Keita: Man of the match. Was excellent both in attack and defensively. Made several key interventions deep to thwart L’Hospi opportunities in transition. His work rate and intelligence were perhaps the major reason why L’Hospi didn’t score on that misguided back pass from Maxwell. I watched that sequence several times trying to figure out how Keita saw that potential disaster unfold. Excellent intuition and reading of the game on his part. In addition, he generated several dangerous goal scoring chances. He made several nice runs into the boxes with strong aerial play that almost led to scores. His strong shot from outside the box also produced danger. Came close to scoring in the first half from outside of the box and was only thwarted by an outstanding save by Moragon in the upper corner. Beautiful link up play and pass to set up Cesc in the second half that should have resulted in a goal.
Xavi: As usual controlled the match. Unfortunately, the team around him didn’t effectively translate that control into opportunities. The lack of decisive, off the ball movement by the team hampered Xavi’s game.
Iniesta: A moment of sheer brilliance to score the goal and a few lovely passes but otherwise a subdued match.
Tello: Positive match from the youngster in his first team debut. He did an excellent job of staying disciplined and maintaining width on the right. Was always open and available as an outlet wide. As with JDS, Tello could have had more impact on the match if the team had played more balanced and incorporated the right flank more. Made several quality crosses. He has talent – one to watch.
Fabregas: Mixed game. At times too tentative around the box. Didn’t finish a few opportunities that one would expect him to put away. He’s still learning the false 9 position and as good as he is around the goal mouth there’s still growth he has to go through. Not the typical false 9 in anyway. His workrate and defense continue to be outstanding and very impressive.
Villa: Some real positives counteracted by a few negatives. It was good to see Villa being aggressive again and not hesitant. Put in two strong shots on goal that were saved and one free kick taken with venom. However, as the match went on and he didn’t score he grew frustrated and started to press. In this regard Villa continued to do what he’s been doing too much of this season. Thinking rather than simply playing and reacting to the flow of the game and allowing his talent to take over. In other matches he often seemed to be going through a calculation of pass vs. shoot; make a run or combine play. Against L’Hospi he seemed to fall into thinking about scoring so much that it ultimately took him out of his game.
Busquets: Played well at the DM position but replacing Iniesta removed the one direct threat with the ball Barça had.
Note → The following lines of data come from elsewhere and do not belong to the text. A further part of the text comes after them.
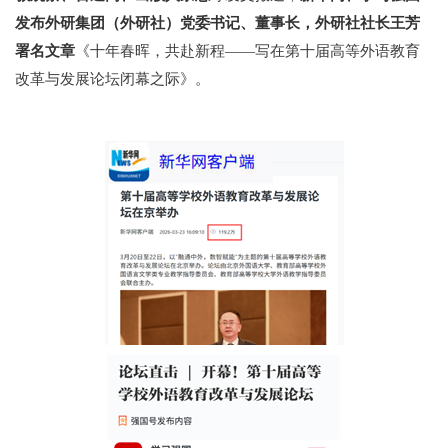
发布外研集团（外研社）党委书记、董事长，外研社社长王芳
署名文章
《十年春晖，共赴新程——写在第十届高等外语教育
改革与发展论坛闭幕之际》
。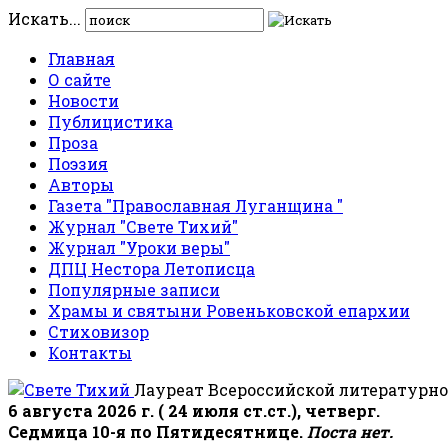
Искать...
Главная
О сайте
Новости
Публицистика
Проза
Поэзия
Авторы
Газета "Православная Луганщина "
Журнал "Свете Тихий"
Журнал "Уроки веры"
ДПЦ Нестора Летописца
Популярные записи
Храмы и святыни Ровеньковской епархии
Стиховизор
Контакты
Лауреат Всероссийской литературно
6 августа 2026 г. ( 24 июля ст.ст.), четверг.
Седмица 10-я по Пятидесятнице.
Поста нет.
Rafinha: I wanted him to play at least a half but the score didn’t allow it. Overall inconclusive as he didn’t play enough. Made a beautiful turn near the box that should have drawn a penalty in a dangerous position. Barça needs to make an organizational decision on what position Rafinha will play – and they should do so because he is a potentially foundational talent for the future. But right now he’s often used as a classic 10 on the B team and the first team doesn’t play with a classic trequarista type of 10. Has the skill set to be an excellent false 9 or wide attacking player. He has the ability to play direct football. Barça has to be careful not to drain that from him as he’s developed.
Not the match that was expected but that’s the story of a long season. This squad is better than last years team. But it is also a team in transition in some ways as Pep tries to push them to expand how they can play as a team. That process of transition is going to have abrasive moments to it – this match was one of them.